ATHENS (Reuters) - Piraeus Bank (BOPr.AT), Greece’s largest lender by assets, has agreed to sell a 400 million euro pool of soured, unsecured consumer loans to distressed debt specialist APS Holdings, bankers close to the transaction told Reuters on Friday.
The project, dubbed Arctos, involves a pool of about 220,000 non-performing credit card and consumer loans and is part of efforts to shrink the bank’s bad-debt load.
Greek banks, including Piraeus, have been under pressure by regulators to tackle their soured loans which are clogging up their balance sheets and holding back lending.
“The Arctos pool will be sold to APS,” one of the bankers told Reuters, declining to be named. “The deal will close next week.”
The Arctos pool of soured consumer credit, about 2.3 billion euros of original principal, has a gross value of 400 million on the bank’s books.
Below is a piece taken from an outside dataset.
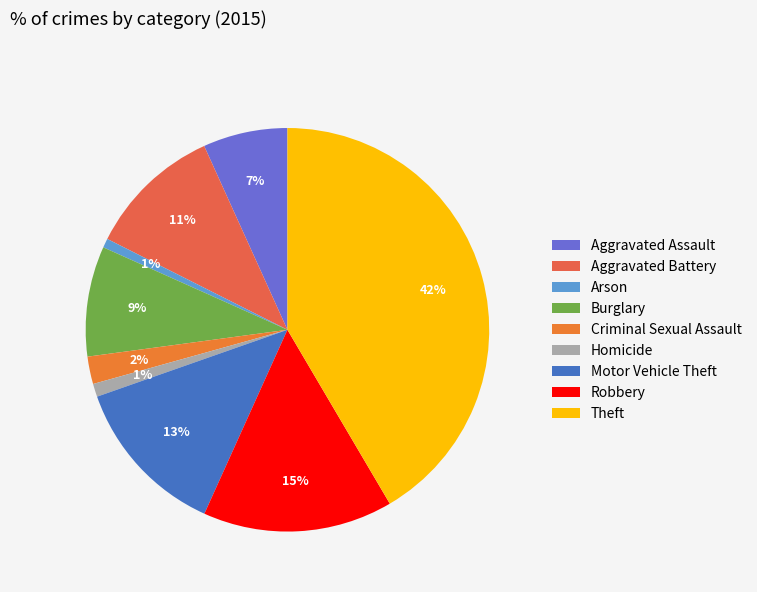

What portion of the pie excludes Arson?

99.3%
Nearly half of the loans are in the 1,000 to 5,000 euro range.
The price offered to buy the Arctos portfolio is seen around 4.5 to 5.5 percent of the principal of the loans, bankers have told Reuters.
Piraeus, saddled with 30.8 billion euros of bad loans, is working on shrinking its stock of soured debt by 34 percent to 20.3 billion euros by the end of next year.
Under the steer of Chief Executive Christos Megalou, who took over in April last year, the bank has been divesting non-core assets and selling bad debt portfolios to strengthen its financial position.
Piraeus, which is 26.2 percent owned by Greece’s bank rescue fund HFSF, was in advanced talks with three short-listed buyers - APS Holdings, Intrum and EOS - to sell the loan portfolio.
Last month Piraeus clinched a similar deal, agreeing to unload a 1.45 billion euro portfolio of secured, non-performing business loans to Bain Capital.
That sale, dubbed the Amoeba project, fetched 432 million euros, boosting its equity capital by 20 basis points.
Active in distressed debt markets, APS Holdings has been buying, servicing and advising on non-performing loan (NPL) portfolios since 2004.